The fragmentation and tagging of DNA (e.g., genomic DNA) is an important step in DNA sample preparation for high-throughput sequencing, also referred to as next generation sequencing (NGS). Earlier sample preparation methods, such as DNA fragmentation using DNAse I, are very unreliable and often result in DNA fragmentation that is either insufficient or too extensive. In either case, the yield of DNA fragments of useful size (about 200-800 base pairs (bp)) is low. DNA shearing using sonicators, for example E220 and E220x instruments from Covaris (Woburn, Mass.), provide an alternative. However, such instruments are very expensive (over $100,000 in 2012 prices) and overall DNA shearing is a laborious and multi-stage process. It involves DNA fragmentation, fragments ends repair, first fragments purification, poly-A tailing, adapter ligation, second fragments purification, PCR amplification, and third fragments purification.

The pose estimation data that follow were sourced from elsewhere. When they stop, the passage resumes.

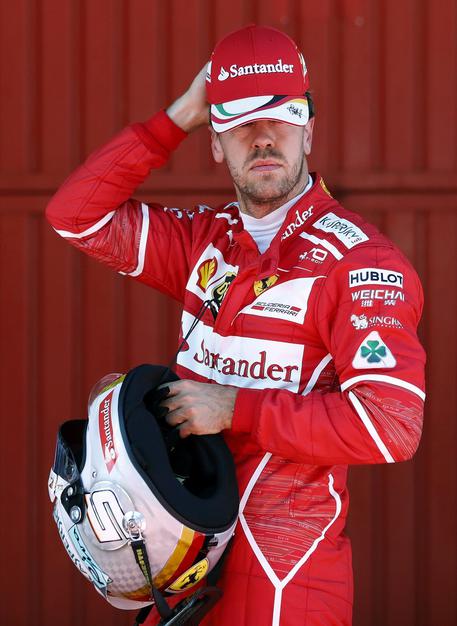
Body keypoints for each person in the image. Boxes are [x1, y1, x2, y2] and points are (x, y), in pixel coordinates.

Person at [46, 24, 425, 626]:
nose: (264, 137)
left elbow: (391, 426)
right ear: (216, 142)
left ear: (309, 130)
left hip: (285, 578)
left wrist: (233, 408)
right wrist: (176, 117)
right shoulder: (204, 240)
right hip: (182, 562)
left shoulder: (361, 264)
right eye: (242, 123)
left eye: (282, 118)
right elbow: (75, 215)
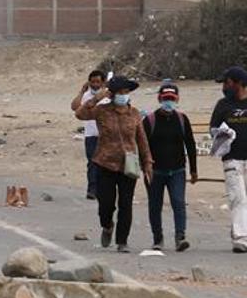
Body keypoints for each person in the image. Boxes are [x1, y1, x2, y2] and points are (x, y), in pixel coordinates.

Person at [75, 75, 153, 253]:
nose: (123, 95)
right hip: (105, 163)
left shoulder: (134, 113)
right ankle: (107, 225)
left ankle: (122, 241)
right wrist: (96, 98)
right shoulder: (102, 111)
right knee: (106, 204)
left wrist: (147, 162)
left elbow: (142, 140)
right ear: (112, 94)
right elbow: (79, 114)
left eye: (126, 92)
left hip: (129, 165)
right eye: (120, 92)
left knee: (126, 204)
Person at [143, 82, 197, 252]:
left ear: (177, 99)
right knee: (155, 205)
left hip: (177, 170)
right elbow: (143, 146)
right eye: (165, 98)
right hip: (155, 172)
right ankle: (157, 239)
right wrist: (146, 167)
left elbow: (190, 144)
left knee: (178, 202)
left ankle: (180, 237)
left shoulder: (182, 119)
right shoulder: (149, 120)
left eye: (171, 99)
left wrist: (194, 170)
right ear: (159, 98)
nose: (168, 102)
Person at [210, 65, 247, 253]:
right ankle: (241, 238)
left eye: (227, 83)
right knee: (237, 197)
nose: (224, 86)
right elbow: (213, 130)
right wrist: (223, 134)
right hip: (232, 159)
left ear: (239, 83)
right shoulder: (222, 105)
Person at [71, 70, 108, 200]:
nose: (95, 84)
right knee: (92, 163)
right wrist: (81, 91)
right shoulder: (86, 96)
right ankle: (92, 189)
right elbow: (75, 107)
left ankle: (104, 189)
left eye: (98, 81)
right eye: (92, 82)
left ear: (102, 82)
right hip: (91, 135)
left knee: (105, 164)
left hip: (105, 135)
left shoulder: (108, 96)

A number of steps in this process can be eliminated/combined using oligonucleotide-transposase complexes, such as the NEXTERA™ DNA sample prep kit from IIlumina (San Diego, Calif.). Oligonucleotide-transposase complexes can effect both controlled DNA fragmentation and attachment of adapters in a single reaction, which takes only a few minutes. Examples of such transposase complexes include those that contain a dimer of modified Tn5 transposase and a pair of Tn5-binding double-stranded DNA (dsDNA) oligonucleotides containing a 19 bp transposase-binding sequence, or inverted repeat sequence (IR). In the NEXTERA™ system mentioned above, an engineered, non-native 19 bp transposase binding sequence is used, which provides more efficient DNA fragmentation and tagging than the native Tn5 IR sequence. This binding sequence is referred to as “mosaic”.
Unlike DNAase, a single molecule of which can generate numerous breaks in a target DNA, the transposase complex is believed to create only one DNA cleavage per complex. Therefore, unlike with DNAse I, the degree of DNA fragmentation is easily controlled during transposase fragmentation by controlling the ratio of transposase complex to target DNA in the reaction mixture. Furthermore, specific nucleotide tags combined with the mosaic sequence can be attached in this transposase-mediated DNA fragmentation process, which is useful for DNA amplification in PCR and attaching the tagged DNA fragments to sequencing chips.
Given the ever increasing capabilities of NGS technologies to sequence and deconvolute thousands of different barcoded DNA samples mixed in the same sequencing reaction, there is a need in the art to provide improved methods for transposase-mediated barcoding and fragmentation of multiple individual DNA samples. The present disclosure provides methods and compositions that find use in this, and other, applications.